What can we do to minimize the chance of contracting Zika?
The single best way to protect yourself is to use mosquito repellent. Each brand has different directions for frequency of application, but Dr. Ian Lipkin, an epidemiology professor at the Columbia University Mailman School of Public Health, recommended doubling that use. If your bottle suggests reapplying every four hours, for example, you should reapply every two hours. “If you’re outside in a warm climate, the repellent will evaporate faster because you’re likely perspiring,” he said.

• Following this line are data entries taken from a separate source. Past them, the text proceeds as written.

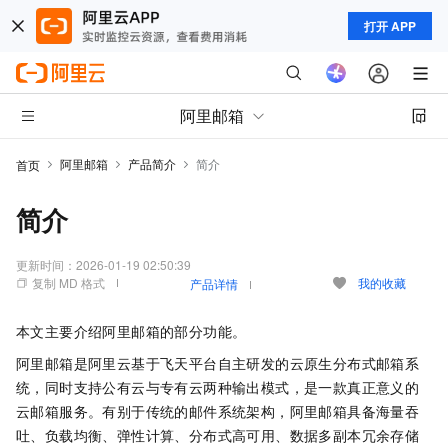
打开 APP
阿里邮箱
阿里邮箱
产品简介
简介
首页
简介
更新时间：
2026-01-19 02:50:39
复制 MD 格式
我的收藏
产品详情
本文主要介绍阿里邮箱的部分功能。
阿里邮箱是阿里云基于飞天平台自主研发的云原生分布式邮箱系
统，同时支持公有云与专有云两种输出模式，是一款真正意义的
云邮箱服务。有别于传统的邮件系统架构，阿里邮箱具备海量吞
吐、负载均衡、弹性计算、分布式高可用、数据多副本冗余存储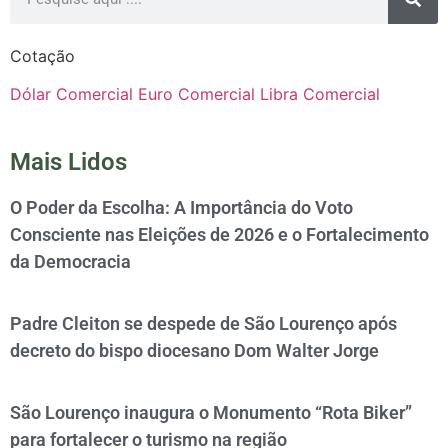
Cotação
Dólar Comercial
Euro Comercial
Libra Comercial
Mais Lidos
O Poder da Escolha: A Importância do Voto
Consciente nas Eleições de 2026 e o Fortalecimento
da Democracia
Padre Cleiton se despede de São Lourenço após
decreto do bispo diocesano Dom Walter Jorge
São Lourenço inaugura o Monumento “Rota Biker”
para fortalecer o turismo na região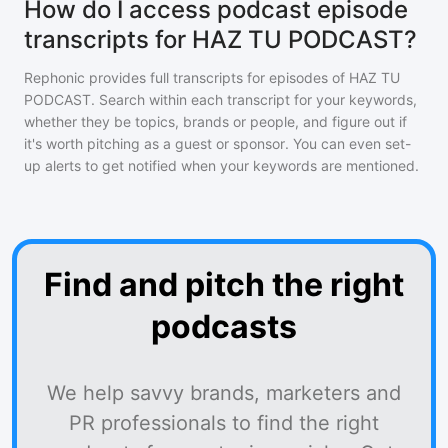
How do I access podcast episode
transcripts for HAZ TU PODCAST?
Rephonic provides full transcripts for episodes of
HAZ TU
PODCAST
. Search within each transcript for your keywords,
whether they be topics, brands or people, and figure out if
it's worth pitching as a guest or sponsor. You can even set-
up alerts to get notified when your keywords are mentioned.
Find and pitch the right
podcasts
We help savvy brands, marketers and
PR professionals to find the right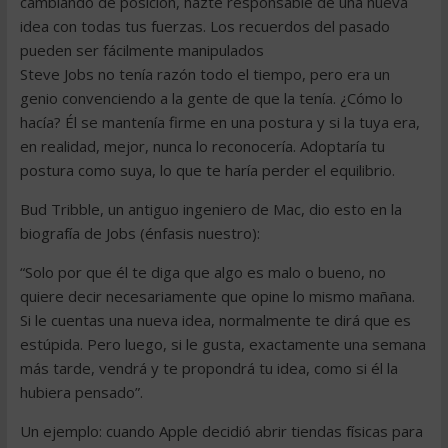
cambiando de posición, hazte responsable de una nueva
idea con todas tus fuerzas. Los recuerdos del pasado
pueden ser fácilmente manipulados
Steve Jobs no tenía razón todo el tiempo, pero era un
genio convenciendo a la gente de que la tenía. ¿Cómo lo
hacía? Él se mantenía firme en una postura y si la tuya era,
en realidad, mejor, nunca lo reconocería. Adoptaría tu
postura como suya, lo que te haría perder el equilibrio.
Bud Tribble, un antiguo ingeniero de Mac, dio esto en la
biografía de Jobs (énfasis nuestro):
“Solo por que él te diga que algo es malo o bueno, no
quiere decir necesariamente que opine lo mismo mañana.
Si le cuentas una nueva idea, normalmente te dirá que es
estúpida. Pero luego, si le gusta, exactamente una semana
más tarde, vendrá y te propondrá tu idea, como si él la
hubiera pensado”.
Un ejemplo: cuando Apple decidió abrir tiendas físicas para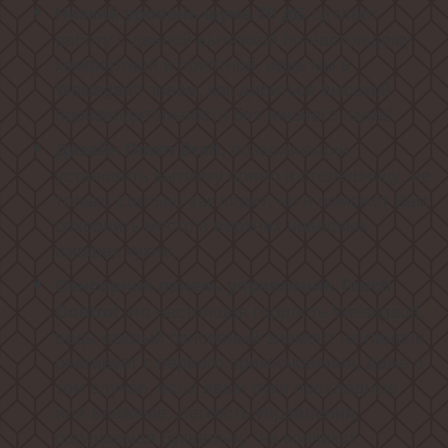
сделает
Низкий уровень шума 70 дБ
работу с данной вытяжкой по-настоящему
комфортной и приятной, ведь мы в
Weissgauff знаем, как добиться высокой
производительности без лишнего шума!
позволяющий
Дизайн Down Draft,
установить вытяжку прямо в столешницу, не
только стильно выглядит, но и поможет Вам
сохранить место в верхних навесных
шкафах кухни.
Сенсорная панель управления Touch
это настоящая гордость Weissgauff,
Control
ведь каждый сенсорный элемент на панели
реагирует с первого прикосновения, даже в
том случае, если ваши руки прохладные
или влажные. Легкость управления,
ощущаемая буквально "на кончиках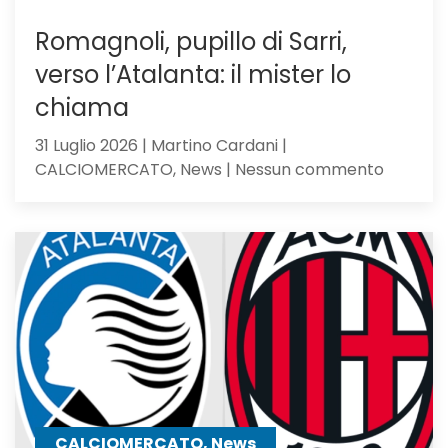
Romagnoli, pupillo di Sarri,
verso l’Atalanta: il mister lo
chiama
31 Luglio 2026 | Martino Cardani |
su
CALCIOMERCATO, News | Nessun commento
Romagno
pupillo
di
Sarri,
verso
l’Atalan
il
mister
lo
chiama
CALCIOMERCATO, News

Also, if you’re in a room that doesn’t have air-conditioning, he says that using a window, standing or table fan keeps mosquitoes at bay because the insects don’t have wings strong enough to fly against the current of the fan.
What should you do if you’re in Miami and have been bitten by a mosquito?
Don’t panic, Dr. Morse said. “There is such a low probability that the mosquito is carrying the virus,” he said. “It’s highly unlikely, at this time, that you’re going get Zika.”
How would you know if you’ve contracted Zika?
You may have a rash, mild flulike symptoms, a fever, a headache or severe joint pain. These usually appear within a week or 10 days of having been bitten by a mosquito carrying the virus. Only about 20 percent of people infected with the Zika virus become ill, according to the C.D.C.